| EXERCISE |
Scan the material that follows for lines with "curr". Answer with how many there are, nothing else.

| DATA RECORDS |
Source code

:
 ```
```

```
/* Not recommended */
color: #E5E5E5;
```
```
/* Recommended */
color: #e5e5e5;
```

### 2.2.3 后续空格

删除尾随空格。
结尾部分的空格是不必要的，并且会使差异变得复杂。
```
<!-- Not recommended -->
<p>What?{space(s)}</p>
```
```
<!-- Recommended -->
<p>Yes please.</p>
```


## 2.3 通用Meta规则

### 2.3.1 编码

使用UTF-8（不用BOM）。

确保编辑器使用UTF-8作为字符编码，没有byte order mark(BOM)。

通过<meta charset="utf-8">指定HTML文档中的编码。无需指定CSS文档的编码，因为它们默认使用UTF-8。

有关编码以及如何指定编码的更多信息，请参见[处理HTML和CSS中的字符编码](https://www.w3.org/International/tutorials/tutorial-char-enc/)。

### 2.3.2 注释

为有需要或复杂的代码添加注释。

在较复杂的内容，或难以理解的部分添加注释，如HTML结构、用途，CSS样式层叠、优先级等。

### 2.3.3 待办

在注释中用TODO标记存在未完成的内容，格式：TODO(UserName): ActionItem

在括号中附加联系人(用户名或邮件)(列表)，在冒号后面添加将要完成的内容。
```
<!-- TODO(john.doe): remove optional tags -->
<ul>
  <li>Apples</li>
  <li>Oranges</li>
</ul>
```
* * *
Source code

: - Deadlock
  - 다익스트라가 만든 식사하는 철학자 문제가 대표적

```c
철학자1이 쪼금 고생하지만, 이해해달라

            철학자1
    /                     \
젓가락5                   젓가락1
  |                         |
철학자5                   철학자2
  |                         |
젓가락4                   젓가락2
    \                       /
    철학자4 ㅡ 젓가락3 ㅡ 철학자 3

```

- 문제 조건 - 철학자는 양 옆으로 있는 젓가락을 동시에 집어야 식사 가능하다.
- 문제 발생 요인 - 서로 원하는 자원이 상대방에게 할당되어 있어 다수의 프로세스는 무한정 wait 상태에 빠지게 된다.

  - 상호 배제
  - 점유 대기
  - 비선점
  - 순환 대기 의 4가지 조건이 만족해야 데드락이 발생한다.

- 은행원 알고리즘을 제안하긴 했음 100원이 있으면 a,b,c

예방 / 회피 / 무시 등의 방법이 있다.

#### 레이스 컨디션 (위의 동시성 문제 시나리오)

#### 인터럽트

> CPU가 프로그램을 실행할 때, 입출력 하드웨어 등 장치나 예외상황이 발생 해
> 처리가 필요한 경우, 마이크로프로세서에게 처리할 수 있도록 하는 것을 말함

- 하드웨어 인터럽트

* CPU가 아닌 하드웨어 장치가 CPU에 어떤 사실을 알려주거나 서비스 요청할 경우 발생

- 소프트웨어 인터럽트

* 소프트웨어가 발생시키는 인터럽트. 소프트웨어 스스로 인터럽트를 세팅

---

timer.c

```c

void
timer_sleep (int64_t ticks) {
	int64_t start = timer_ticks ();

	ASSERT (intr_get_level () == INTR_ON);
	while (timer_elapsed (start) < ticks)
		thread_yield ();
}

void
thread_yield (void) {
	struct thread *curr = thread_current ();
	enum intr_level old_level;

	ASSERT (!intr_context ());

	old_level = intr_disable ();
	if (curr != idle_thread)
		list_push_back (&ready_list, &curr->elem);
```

| ANSWER TO THIS TASK |
3